REQUIREMENT
Can you write out the material again from the line with "text robot_radius: 0.22" through the line with "text combination_method: 1 GLOBAL [118, 1469, 1122, 1498]", swapping "robot_radius" for "footprint_radius" and leaving everything else unchanged?

** Begin WORKING DATA **

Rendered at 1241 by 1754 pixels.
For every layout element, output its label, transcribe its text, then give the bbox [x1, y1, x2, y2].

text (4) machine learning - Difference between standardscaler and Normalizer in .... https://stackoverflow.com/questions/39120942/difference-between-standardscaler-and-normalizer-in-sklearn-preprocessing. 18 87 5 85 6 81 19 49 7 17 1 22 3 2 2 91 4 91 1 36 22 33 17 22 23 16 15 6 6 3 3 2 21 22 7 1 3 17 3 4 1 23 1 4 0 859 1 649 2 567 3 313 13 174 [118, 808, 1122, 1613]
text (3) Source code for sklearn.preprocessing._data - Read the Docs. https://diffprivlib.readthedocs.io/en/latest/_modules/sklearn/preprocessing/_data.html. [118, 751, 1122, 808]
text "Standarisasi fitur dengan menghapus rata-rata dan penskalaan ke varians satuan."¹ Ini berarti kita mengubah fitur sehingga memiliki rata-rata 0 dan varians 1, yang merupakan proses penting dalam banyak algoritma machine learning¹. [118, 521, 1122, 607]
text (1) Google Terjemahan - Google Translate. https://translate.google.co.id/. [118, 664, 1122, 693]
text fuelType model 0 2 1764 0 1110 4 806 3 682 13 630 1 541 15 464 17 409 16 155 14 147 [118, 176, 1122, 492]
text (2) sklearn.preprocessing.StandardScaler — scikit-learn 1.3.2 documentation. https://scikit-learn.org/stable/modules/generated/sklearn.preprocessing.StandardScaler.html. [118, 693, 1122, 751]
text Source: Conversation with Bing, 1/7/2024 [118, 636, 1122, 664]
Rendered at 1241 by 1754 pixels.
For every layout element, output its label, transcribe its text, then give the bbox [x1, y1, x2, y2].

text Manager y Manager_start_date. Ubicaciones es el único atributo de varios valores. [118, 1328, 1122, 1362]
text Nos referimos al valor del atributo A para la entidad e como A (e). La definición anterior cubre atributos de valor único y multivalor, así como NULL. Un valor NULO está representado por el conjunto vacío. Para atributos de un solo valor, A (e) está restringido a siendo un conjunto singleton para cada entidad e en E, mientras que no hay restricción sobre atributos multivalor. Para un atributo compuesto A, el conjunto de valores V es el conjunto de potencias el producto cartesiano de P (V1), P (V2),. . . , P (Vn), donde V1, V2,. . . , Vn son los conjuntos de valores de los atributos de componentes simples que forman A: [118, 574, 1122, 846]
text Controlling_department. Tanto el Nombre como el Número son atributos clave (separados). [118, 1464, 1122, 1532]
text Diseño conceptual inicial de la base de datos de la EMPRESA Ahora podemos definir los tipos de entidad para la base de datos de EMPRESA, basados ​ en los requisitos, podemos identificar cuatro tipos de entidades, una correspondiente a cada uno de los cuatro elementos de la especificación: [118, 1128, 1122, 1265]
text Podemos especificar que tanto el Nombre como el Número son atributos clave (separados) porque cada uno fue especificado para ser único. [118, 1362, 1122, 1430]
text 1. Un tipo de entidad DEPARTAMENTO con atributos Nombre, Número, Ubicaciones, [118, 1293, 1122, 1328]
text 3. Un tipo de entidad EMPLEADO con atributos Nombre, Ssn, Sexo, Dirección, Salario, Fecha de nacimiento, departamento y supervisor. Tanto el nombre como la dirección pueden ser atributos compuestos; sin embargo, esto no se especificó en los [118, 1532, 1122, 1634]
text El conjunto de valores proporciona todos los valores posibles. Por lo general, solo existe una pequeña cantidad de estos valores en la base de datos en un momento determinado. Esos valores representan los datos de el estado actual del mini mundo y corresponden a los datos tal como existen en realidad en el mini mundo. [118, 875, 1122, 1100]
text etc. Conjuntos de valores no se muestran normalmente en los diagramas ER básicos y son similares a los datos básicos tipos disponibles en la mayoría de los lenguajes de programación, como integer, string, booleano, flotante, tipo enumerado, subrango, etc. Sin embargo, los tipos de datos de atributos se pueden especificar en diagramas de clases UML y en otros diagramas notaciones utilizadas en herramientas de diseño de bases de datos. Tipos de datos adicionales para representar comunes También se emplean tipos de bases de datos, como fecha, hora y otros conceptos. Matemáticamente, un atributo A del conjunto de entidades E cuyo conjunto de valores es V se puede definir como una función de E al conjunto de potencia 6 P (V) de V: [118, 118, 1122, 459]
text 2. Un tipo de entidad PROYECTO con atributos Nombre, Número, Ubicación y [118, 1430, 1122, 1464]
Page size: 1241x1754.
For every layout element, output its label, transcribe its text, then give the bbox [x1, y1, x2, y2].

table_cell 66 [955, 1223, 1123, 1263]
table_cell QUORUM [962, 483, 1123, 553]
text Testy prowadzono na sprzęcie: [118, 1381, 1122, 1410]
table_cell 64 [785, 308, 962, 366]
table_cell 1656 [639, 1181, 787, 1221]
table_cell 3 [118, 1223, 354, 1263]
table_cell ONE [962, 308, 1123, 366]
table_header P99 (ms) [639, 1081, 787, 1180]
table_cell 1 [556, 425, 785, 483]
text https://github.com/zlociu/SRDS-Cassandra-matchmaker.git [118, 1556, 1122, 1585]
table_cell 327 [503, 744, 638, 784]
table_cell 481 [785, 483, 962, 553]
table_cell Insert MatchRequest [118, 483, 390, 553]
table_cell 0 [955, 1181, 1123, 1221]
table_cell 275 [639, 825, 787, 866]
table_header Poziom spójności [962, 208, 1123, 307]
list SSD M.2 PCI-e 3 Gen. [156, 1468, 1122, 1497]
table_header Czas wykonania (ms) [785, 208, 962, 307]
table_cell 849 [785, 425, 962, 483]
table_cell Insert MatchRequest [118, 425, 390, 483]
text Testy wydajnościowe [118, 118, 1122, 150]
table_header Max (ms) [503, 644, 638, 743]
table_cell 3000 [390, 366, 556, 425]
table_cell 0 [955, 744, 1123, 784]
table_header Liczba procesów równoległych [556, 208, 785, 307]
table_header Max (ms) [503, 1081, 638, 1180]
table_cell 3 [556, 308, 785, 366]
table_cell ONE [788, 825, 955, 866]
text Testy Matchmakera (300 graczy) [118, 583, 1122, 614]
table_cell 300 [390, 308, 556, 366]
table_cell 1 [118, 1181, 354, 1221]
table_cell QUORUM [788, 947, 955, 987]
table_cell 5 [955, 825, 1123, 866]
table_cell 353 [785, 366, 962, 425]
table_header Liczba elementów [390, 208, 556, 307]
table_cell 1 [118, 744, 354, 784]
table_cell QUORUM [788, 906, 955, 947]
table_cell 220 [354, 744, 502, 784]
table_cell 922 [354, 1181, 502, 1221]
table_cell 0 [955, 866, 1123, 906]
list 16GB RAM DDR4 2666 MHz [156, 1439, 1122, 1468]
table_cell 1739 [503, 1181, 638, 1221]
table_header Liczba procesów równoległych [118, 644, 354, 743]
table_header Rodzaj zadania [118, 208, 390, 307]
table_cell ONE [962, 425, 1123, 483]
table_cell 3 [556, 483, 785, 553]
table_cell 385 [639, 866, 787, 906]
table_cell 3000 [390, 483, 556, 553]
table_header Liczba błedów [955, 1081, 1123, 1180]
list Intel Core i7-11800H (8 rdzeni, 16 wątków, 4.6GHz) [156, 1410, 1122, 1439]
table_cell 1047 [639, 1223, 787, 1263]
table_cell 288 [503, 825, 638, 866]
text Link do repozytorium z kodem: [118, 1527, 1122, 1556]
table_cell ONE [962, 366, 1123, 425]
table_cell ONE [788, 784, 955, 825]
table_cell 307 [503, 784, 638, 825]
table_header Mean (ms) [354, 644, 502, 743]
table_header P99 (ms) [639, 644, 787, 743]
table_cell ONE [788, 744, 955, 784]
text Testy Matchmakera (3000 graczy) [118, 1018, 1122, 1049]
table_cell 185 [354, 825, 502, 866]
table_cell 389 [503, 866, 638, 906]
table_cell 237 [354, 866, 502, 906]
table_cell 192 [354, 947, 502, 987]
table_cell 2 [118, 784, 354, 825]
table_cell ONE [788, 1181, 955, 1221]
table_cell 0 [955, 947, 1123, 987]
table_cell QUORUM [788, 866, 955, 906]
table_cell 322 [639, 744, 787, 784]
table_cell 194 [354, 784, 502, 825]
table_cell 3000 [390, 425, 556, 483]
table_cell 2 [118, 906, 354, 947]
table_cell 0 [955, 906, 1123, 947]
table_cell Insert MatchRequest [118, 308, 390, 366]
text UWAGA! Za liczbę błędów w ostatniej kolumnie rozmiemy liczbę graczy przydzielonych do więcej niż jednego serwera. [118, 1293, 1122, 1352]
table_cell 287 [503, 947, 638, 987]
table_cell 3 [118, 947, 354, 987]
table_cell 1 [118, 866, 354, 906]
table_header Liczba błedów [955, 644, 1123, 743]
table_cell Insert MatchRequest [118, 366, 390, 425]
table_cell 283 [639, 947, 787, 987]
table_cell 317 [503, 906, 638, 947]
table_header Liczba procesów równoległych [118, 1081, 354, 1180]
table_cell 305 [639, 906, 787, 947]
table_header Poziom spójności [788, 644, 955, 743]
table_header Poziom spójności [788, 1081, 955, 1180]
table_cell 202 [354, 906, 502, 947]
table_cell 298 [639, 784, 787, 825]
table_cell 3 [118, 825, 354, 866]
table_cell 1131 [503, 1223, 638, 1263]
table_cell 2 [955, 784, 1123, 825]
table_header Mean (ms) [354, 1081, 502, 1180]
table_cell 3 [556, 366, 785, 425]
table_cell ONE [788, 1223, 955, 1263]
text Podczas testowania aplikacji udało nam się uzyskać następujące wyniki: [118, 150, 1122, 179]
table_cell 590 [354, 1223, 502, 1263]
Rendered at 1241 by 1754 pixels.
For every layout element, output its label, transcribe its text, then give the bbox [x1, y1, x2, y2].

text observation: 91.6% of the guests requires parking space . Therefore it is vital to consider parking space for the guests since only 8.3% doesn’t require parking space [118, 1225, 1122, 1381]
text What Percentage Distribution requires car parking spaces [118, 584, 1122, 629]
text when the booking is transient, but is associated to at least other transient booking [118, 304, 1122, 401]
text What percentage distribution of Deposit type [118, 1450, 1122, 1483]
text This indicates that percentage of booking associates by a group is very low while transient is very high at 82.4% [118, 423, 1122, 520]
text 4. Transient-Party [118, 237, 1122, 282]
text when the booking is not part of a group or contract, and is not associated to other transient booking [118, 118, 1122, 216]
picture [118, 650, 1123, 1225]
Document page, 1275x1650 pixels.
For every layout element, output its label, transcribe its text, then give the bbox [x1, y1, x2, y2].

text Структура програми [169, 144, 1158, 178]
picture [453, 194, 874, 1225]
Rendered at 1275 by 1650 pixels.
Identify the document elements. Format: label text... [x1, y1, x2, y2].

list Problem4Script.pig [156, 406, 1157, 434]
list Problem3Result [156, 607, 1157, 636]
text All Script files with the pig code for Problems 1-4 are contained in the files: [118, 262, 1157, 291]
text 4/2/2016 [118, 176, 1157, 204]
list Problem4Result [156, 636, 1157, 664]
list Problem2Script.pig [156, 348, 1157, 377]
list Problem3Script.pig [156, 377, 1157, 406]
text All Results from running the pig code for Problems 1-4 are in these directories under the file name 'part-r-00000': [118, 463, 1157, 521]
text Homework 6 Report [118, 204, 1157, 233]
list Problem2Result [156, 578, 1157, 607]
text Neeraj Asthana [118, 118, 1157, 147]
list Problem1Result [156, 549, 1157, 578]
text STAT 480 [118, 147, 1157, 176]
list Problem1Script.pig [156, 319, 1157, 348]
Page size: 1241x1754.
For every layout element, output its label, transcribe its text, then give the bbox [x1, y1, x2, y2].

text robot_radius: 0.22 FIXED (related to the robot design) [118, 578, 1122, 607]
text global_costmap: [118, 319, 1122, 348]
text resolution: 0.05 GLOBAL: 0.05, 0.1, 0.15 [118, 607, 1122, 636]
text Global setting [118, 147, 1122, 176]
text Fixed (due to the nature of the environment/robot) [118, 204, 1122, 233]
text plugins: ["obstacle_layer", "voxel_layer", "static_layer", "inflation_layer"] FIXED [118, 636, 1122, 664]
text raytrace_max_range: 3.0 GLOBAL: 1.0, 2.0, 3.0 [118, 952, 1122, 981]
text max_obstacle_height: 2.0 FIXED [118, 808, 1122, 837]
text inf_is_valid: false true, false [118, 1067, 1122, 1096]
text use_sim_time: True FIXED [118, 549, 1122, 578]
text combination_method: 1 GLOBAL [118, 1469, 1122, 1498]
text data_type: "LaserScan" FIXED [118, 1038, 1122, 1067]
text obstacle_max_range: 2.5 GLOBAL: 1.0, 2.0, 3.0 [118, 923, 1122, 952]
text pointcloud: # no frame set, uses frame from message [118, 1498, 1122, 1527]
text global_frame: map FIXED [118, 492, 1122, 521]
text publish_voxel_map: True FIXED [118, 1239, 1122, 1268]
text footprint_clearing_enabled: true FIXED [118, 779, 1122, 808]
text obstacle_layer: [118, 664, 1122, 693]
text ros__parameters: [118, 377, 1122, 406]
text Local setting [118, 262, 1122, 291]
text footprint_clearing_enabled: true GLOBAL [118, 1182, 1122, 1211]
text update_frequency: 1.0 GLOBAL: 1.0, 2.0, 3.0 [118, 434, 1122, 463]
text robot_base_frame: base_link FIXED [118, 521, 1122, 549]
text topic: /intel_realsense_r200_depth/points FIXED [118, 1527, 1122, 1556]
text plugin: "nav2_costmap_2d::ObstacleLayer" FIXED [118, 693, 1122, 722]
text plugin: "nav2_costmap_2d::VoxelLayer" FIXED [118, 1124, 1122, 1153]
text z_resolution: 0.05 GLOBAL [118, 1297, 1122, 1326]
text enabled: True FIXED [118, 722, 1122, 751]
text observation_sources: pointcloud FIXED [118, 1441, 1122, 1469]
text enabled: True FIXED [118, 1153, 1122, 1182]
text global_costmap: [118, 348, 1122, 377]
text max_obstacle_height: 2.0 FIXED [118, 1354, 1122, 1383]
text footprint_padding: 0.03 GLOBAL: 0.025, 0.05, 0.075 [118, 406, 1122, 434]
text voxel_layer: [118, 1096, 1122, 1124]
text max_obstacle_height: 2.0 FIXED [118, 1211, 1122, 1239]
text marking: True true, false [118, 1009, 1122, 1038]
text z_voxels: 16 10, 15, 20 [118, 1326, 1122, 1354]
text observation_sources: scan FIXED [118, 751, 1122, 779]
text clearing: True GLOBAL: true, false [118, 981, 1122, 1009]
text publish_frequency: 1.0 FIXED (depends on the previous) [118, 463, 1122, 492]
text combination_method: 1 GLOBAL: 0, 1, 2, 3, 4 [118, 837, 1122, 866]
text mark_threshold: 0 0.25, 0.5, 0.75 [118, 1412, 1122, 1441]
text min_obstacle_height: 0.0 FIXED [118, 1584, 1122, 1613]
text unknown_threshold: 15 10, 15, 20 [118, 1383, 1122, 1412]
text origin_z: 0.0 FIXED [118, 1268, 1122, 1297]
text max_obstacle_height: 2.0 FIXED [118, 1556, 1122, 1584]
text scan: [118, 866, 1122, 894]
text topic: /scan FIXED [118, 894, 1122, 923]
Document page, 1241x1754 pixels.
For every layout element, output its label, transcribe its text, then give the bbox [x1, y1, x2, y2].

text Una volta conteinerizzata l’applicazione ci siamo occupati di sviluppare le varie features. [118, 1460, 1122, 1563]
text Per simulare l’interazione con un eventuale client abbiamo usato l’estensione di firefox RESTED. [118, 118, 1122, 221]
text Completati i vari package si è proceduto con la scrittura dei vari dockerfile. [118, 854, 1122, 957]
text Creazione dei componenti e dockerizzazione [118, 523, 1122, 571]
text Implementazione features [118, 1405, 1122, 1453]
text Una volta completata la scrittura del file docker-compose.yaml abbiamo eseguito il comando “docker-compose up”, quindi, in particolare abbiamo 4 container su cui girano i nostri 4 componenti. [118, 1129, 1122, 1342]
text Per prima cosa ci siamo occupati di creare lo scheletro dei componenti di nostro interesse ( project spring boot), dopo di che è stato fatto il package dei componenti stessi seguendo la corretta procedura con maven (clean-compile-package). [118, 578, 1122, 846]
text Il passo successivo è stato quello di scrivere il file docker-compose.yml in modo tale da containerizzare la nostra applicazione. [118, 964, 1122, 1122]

** End WORKING DATA **

SOLVED EXERCISE
text footprint_radius: 0.22 FIXED (related to the robot design) [118, 578, 1122, 607]
text global_costmap: [118, 319, 1122, 348]
text resolution: 0.05 GLOBAL: 0.05, 0.1, 0.15 [118, 607, 1122, 636]
text Global setting [118, 147, 1122, 176]
text Fixed (due to the nature of the environment/robot) [118, 204, 1122, 233]
text plugins: ["obstacle_layer", "voxel_layer", "static_layer", "inflation_layer"] FIXED [118, 636, 1122, 664]
text raytrace_max_range: 3.0 GLOBAL: 1.0, 2.0, 3.0 [118, 952, 1122, 981]
text max_obstacle_height: 2.0 FIXED [118, 808, 1122, 837]
text inf_is_valid: false true, false [118, 1067, 1122, 1096]
text use_sim_time: True FIXED [118, 549, 1122, 578]
text combination_method: 1 GLOBAL [118, 1469, 1122, 1498]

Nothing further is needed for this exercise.